There's a lot to unpack in iPadOS, and even the Photos app is worth a few articles itself. But I thought that I should start with the new editing tools, since that's what many of us have been waiting for.
New Adjustment Sliders
The interface is redesigned. It's clean and easy to navigate. When you enter Edit mode, you have adjustment categories on the left side: Adjustments, Filters, and Cropping. When you click on a category, the tools appear on the right side. Click on Adjustments, for example, the the following tools are available:
- Black Point
- Noise Reduction
Next to each tool, there's an adjustable scale that allows you to apply the effect in the desired amount. With Auto, you can move the scale up and down to fine tune the appearance of the image. So it's no more "all or nothing" for Auto.
Having the additional adjustments are welcomed. I can perform many of the basic edits that I need in the Photos app, which wasn't the case before. And the quality of the adjustments are quite good.
A Few Missing Pieces
There are still a few missing pieces, however. I would love a Retouch brush for simple spot removal. I'm happy to have Vignette, but I wish I could control its shape as well as the amount applied. At the moment, it's just amount. And Apple has abandoned the B&W tools. I loved those.
There is some compensation for taking away the B&W panel by making the Filters amount adjustable. So I'm no longer stuck with just Mono, for example, I can apply the filter at different percentages. But it's still not the same as the excellent B&W panel that we once had. Gone are Intensity, Neutrals, Tone, and Grain. Maybe they will come back some day.
Beefed Up Cropping Tool
The Crop tool now supports vertical and horizontal transform tools.
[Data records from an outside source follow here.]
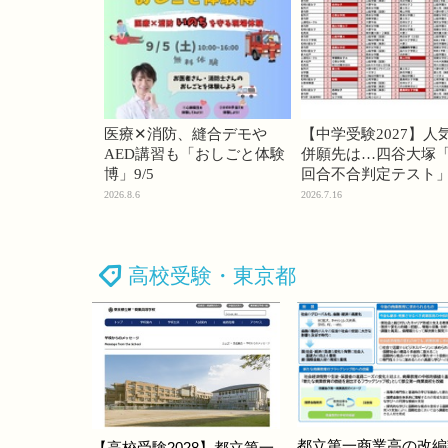
医療✕消防、縫合デモや
【中学受験2027】人
AED講習も「おしごと体験
併願先は…四谷大塚「
博」9/5
回合不合判定テスト
2026.8.6
2026.7.16
高校受験・東京都
都立第一商業高の改編
【高校受験2028】都立第一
We have flip and rotate. And the Auto correct is now an option and isn't automatically applied.
Filters Are Now Adjustable
Apple didn't add any additional filters. But as I mentioned earlier, all of the existing ones are now adjustable from 0 percent to 100 percent. This definitely makes them more useful.
Edits Saved to iCloud
Once I tapped the Done button in Photos, my edited image was uploaded to iCloud and shared across my devices, including the Mac that is running Mojave. On the iPhone running iOS 13.1, I could see the individual edits in the Photos app. On the Mac, the picture had been enhanced, but no sliders we modified. I'm guessing that that will change with Catalina.
The new Photos app on iPadOS is a substantial improvement over its predecessor. I really like it now. And I hope Apple continues with its evolution.
I will cover more aspects of Photos and iPadOS in upcoming articles.